Mother Teresa said “Today it is very fashionable to talk about the poor. Unfortunately it’s not fashionable to talk with them.”
And how true it is.
How often have I passed by the hungry and homeless on the streets of New York without a second thought? But here, where everywhere I look the hungry and homeless stare back at me, it’s impossible to ignore .. and I don’t want to.
It has taken some time for God to show me the beauty in Carrefour. It’s a rough place, with a lot of rough people. But He’s now beginning to show it to me in unexpected ways. I see it in the smiles of the children who follow us on the street, in the heart of our translator who pastors a church two hours from his home without pay because that’s where God has called him, in the laughter of our friend Samentha who, even though she doesn’t speak a word of English, comes to sit with us nearly every day and build friendship without words.
God is showing me that there is beauty all around me, I just have to see with my heart instead of my eyes.
Daily, I feel the Spirit whisper in my ear, “whatever you do for the least of these, you do for me.”
I believe that there is something about a human in need .. completely dependent on God for their next meal .. a place to lay their head .. that touches the Father’s heart in a special way. And He shows up for them each and every day.

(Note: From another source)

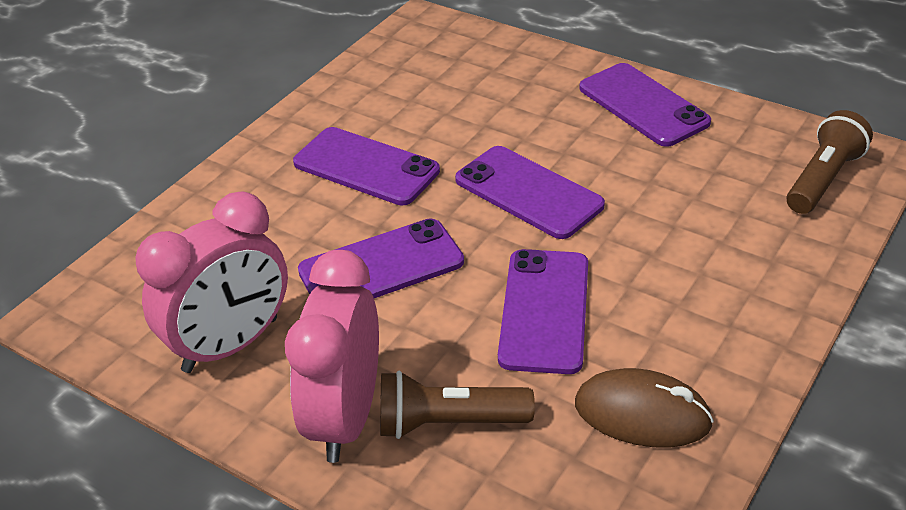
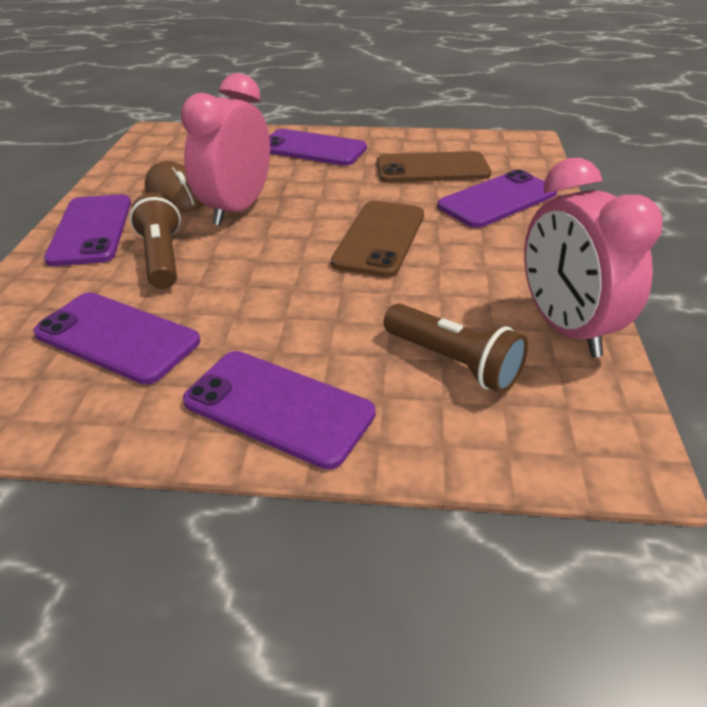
brown phone: none = 0 -> [331,201,424,277] [377,151,491,183] = 2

The poor know they are poor. They know they can’t do it on their own, and they’re almost better off for it. In the western world, where we feel self sufficient, it is often hard for us to see our desperate need for a Savior – but it’s as real as our need for food and water.
My prayer is that no matter where I go in life, whether in prosperity or poverty, that I will always see myself as I truly am: a dirty, hungry child, who is wholly given, totally desperate and completely dependent on her Father to meet every need.
Blessed are the poor in spirit, for theirs is the kingdom of heaven.
Blessed are those who hunger and thirst for righteousness, for they will be filled.